O presidente da FRUTOESTE afirma que a agricultura é o setor de maior peso na preservação ambiental e acentua: “se se desertificar o interior o que vai acontecer? Poluição, através dos incêndios. Na faixa litoral não há os grandes incêndios. Há os que duram umas horas, não os que ficam uma semana a arder… Se não houver pessoas nos territórios fica tudo ao abandono”. Depois, não há o ordenamento, “e não há ordenamento, porque não há rentabilidade económica. A verdade é que as pessoas querem rentabilidade. A pessoa não pode estar a trabalhar ao fim de um, dois ou três anos e acabar com menos dinheiro do que tinha no início. Isso não é possível, não sejamos hipócritas. E, ao não dar condições às pessoas, os jovens não se sentem atraídos para esta atividade”.

Domingos Santos nota que as políticas governamentais são contraditórias às exigências de mercado – as políticas são ideológicas e não são racionais – e, embora cada país tenha as suas orientações, a Espanha, Itália e Grécia têm tido políticas mais assertivas.
“É necessário e fundamental atrair jovens para a agricultura de forma que eles tenham sustentabilidade e o que se fez foi dar uma mão cheia de dinheiro a jovens, sem terem projetos nem estruturas que depois tenham sucesso. Ao fim de três ou quatro anos estão piores do que estavam. E estas casas (cooperativas) e os seus produtores podiam ter um papel importantíssimo, como uma espécie de tutores, a ampará-los. Em Portugal temos medo destas organizações, mas eles são micros. Cada vez mais estamos na globalização… e, portanto, também Portugal tem de dar capacitação às empresas”.
Domingos Santos considera que em Portugal “privilegia-se as coisas muito pequeninas em detrimento das coisas com alguma capacidade, o que é um erro estratégico” e acrescenta com o seguinte exemplo: “Em Portugal temos 44 organizações deste tipo, de produtores ligados à agricultura. A maior fatura são 40 milhões de euros.
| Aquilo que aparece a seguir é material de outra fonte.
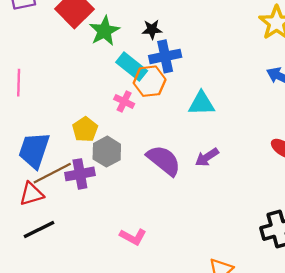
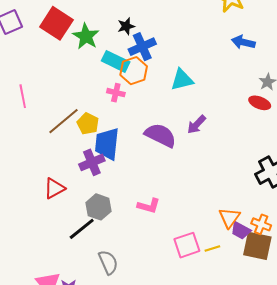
blue trapezoid: (34, 150) -> (107, 144), moved
gray hexagon: (107, 152) -> (99, 207), moved
brown line: (52, 173) -> (63, 121), moved
black line: (39, 229) -> (82, 229), moved

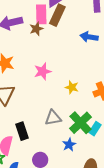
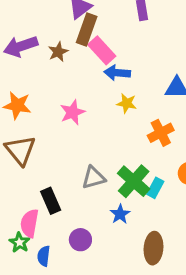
pink rectangle: (41, 14) -> (102, 50), moved, turned -36
blue arrow: (89, 37) -> (117, 73), moved
yellow star: (72, 87) -> (127, 103), moved

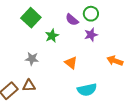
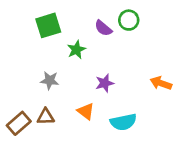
green square: (31, 18) -> (48, 25), turned 30
purple star: (91, 35) -> (105, 83), moved
orange triangle: (71, 63) -> (86, 111), moved

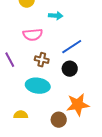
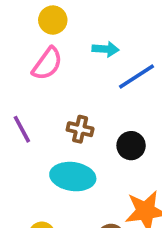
pink semicircle: (33, 35) -> (47, 64), moved, turned -48
blue line: (72, 47) -> (136, 76), moved

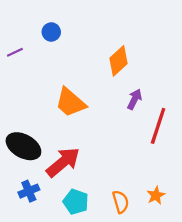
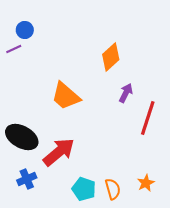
blue circle: (51, 32) -> (25, 30), moved
cyan pentagon: (76, 202) -> (84, 189), moved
A Bélgica, que é um terço do território português, tem uma organização de produtores que fatura 430 milhões de euros…”.
A produção anual da FRUTOESTE anda pelos seis milhões de quilos das diferentes variedades de frutos, dos quais a especificidade do limão representa 30 por cento. “Poderia aumentar, só que as pessoas não se sentem atraídas para fazer agricultura”, diz Domingos Santos, que “nunca assina de cruz”, está “para servir as organizações”, mas, em fim de carreira, gostava de fazer outras coisas… como escrever um livro.